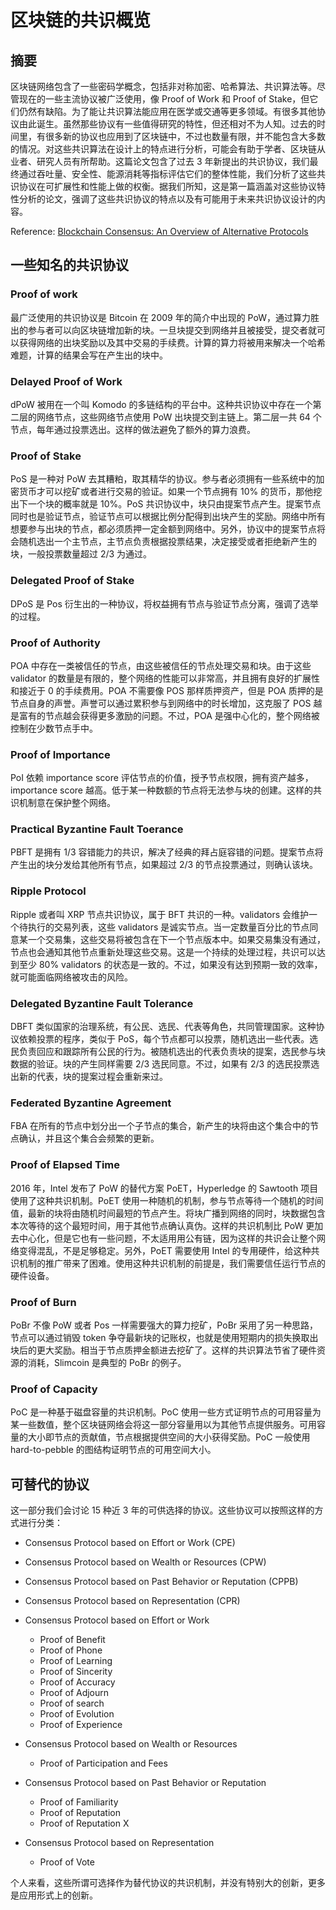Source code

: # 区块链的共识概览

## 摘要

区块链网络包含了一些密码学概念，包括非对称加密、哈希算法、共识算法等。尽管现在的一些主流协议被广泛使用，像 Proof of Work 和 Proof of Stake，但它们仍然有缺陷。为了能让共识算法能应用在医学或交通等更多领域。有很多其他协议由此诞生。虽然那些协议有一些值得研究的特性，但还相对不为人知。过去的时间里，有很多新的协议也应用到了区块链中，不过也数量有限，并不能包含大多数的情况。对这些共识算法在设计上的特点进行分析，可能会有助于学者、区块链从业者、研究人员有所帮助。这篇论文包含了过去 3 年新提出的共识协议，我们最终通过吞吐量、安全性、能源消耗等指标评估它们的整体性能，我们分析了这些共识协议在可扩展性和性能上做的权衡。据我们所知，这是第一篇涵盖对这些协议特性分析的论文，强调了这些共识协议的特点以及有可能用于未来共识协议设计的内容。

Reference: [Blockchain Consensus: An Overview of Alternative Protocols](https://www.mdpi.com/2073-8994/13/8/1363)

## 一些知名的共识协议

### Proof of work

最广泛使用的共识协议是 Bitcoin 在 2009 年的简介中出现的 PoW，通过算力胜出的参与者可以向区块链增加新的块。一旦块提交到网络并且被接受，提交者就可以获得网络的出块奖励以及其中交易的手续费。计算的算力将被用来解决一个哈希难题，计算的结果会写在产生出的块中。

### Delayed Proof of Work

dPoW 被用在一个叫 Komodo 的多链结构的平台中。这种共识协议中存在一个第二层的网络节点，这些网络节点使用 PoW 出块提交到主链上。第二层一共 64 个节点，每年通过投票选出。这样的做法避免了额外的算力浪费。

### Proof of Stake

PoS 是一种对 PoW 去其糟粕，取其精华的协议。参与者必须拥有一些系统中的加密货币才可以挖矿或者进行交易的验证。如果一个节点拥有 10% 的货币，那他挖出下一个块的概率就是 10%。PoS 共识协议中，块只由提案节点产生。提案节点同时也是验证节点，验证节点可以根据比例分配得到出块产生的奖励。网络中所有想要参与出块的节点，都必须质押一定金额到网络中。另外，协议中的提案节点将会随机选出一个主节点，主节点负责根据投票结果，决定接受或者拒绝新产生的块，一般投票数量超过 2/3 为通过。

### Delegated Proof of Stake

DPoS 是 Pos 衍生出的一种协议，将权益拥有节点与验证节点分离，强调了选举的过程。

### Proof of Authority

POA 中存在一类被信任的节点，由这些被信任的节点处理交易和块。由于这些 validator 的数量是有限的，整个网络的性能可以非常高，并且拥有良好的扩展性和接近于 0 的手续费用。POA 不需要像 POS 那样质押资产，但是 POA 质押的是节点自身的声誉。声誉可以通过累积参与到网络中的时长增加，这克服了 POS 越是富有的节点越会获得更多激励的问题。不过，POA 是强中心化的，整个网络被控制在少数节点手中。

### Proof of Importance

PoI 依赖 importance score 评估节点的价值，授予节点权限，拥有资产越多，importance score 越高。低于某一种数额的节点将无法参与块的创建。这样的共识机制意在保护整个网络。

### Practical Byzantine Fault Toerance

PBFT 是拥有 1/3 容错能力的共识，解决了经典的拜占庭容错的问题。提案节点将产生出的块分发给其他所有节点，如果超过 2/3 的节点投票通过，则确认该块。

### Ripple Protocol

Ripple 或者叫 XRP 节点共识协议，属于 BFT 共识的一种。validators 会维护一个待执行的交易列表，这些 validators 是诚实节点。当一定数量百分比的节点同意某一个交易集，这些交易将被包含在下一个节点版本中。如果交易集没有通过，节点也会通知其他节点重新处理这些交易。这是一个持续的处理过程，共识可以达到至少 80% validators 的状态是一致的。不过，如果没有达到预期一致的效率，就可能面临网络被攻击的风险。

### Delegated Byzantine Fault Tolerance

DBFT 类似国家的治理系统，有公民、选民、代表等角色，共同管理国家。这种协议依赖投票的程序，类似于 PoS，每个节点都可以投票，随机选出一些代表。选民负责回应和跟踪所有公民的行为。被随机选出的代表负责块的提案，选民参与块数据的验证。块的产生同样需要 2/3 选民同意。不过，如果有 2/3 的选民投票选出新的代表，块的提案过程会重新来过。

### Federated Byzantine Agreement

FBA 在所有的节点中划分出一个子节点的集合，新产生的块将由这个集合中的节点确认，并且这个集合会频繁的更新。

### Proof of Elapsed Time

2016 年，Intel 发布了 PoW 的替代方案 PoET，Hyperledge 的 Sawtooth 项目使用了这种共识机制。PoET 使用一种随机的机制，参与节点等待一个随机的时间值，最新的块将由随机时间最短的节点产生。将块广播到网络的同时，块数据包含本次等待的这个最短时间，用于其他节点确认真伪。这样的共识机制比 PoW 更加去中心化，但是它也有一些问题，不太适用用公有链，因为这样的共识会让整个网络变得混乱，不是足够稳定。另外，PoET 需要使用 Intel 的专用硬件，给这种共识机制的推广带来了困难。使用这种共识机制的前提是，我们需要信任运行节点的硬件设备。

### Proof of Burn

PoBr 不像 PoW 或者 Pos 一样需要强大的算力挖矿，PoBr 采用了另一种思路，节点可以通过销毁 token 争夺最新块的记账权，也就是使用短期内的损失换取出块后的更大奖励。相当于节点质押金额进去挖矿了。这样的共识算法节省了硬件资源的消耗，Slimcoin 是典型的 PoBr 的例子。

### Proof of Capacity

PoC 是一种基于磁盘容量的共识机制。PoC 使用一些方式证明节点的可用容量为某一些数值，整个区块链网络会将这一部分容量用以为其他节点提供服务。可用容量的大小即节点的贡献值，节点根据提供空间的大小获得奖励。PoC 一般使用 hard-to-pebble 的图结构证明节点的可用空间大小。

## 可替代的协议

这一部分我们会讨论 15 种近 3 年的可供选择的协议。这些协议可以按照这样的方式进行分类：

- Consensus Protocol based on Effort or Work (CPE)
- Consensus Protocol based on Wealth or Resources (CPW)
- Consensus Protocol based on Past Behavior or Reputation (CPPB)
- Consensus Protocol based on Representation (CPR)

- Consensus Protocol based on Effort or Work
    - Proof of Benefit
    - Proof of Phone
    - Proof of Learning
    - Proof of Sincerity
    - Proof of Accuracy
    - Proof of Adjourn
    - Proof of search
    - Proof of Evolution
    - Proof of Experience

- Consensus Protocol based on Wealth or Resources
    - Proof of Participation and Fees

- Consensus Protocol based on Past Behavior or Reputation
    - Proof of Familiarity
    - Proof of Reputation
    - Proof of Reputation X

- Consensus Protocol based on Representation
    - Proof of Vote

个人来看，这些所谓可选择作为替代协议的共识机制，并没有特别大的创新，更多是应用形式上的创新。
++++++++
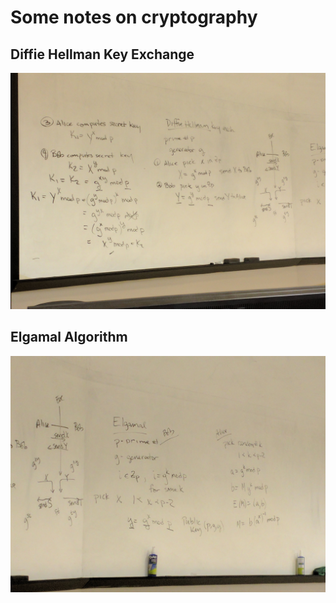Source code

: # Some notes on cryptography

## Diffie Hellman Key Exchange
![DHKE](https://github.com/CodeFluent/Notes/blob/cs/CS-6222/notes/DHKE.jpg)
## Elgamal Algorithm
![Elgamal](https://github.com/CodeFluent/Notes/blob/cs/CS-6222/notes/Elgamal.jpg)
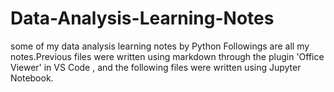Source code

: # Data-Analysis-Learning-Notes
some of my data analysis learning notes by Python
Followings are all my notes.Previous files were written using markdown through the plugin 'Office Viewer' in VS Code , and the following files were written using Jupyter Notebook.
++++++++
__What to produce__:
Copy out only the lines of the records above from the one with "区块链网络包含了一些密码学概念，包括非对称加密、哈希算法、共识算法等。尽管现在的一些主流协议被广泛使用，像 Proof of" through the one with "### Proof of work", exactly as they stand, both included.

__Response area__:
区块链网络包含了一些密码学概念，包括非对称加密、哈希算法、共识算法等。尽管现在的一些主流协议被广泛使用，像 Proof of Work 和 Proof of Stake，但它们仍然有缺陷。为了能让共识算法能应用在医学或交通等更多领域。有很多其他协议由此诞生。虽然那些协议有一些值得研究的特性，但还相对不为人知。过去的时间里，有很多新的协议也应用到了区块链中，不过也数量有限，并不能包含大多数的情况。对这些共识算法在设计上的特点进行分析，可能会有助于学者、区块链从业者、研究人员有所帮助。这篇论文包含了过去 3 年新提出的共识协议，我们最终通过吞吐量、安全性、能源消耗等指标评估它们的整体性能，我们分析了这些共识协议在可扩展性和性能上做的权衡。据我们所知，这是第一篇涵盖对这些协议特性分析的论文，强调了这些共识协议的特点以及有可能用于未来共识协议设计的内容。

Reference: [Blockchain Consensus: An Overview of Alternative Protocols](https://www.mdpi.com/2073-8994/13/8/1363)

## 一些知名的共识协议

### Proof of work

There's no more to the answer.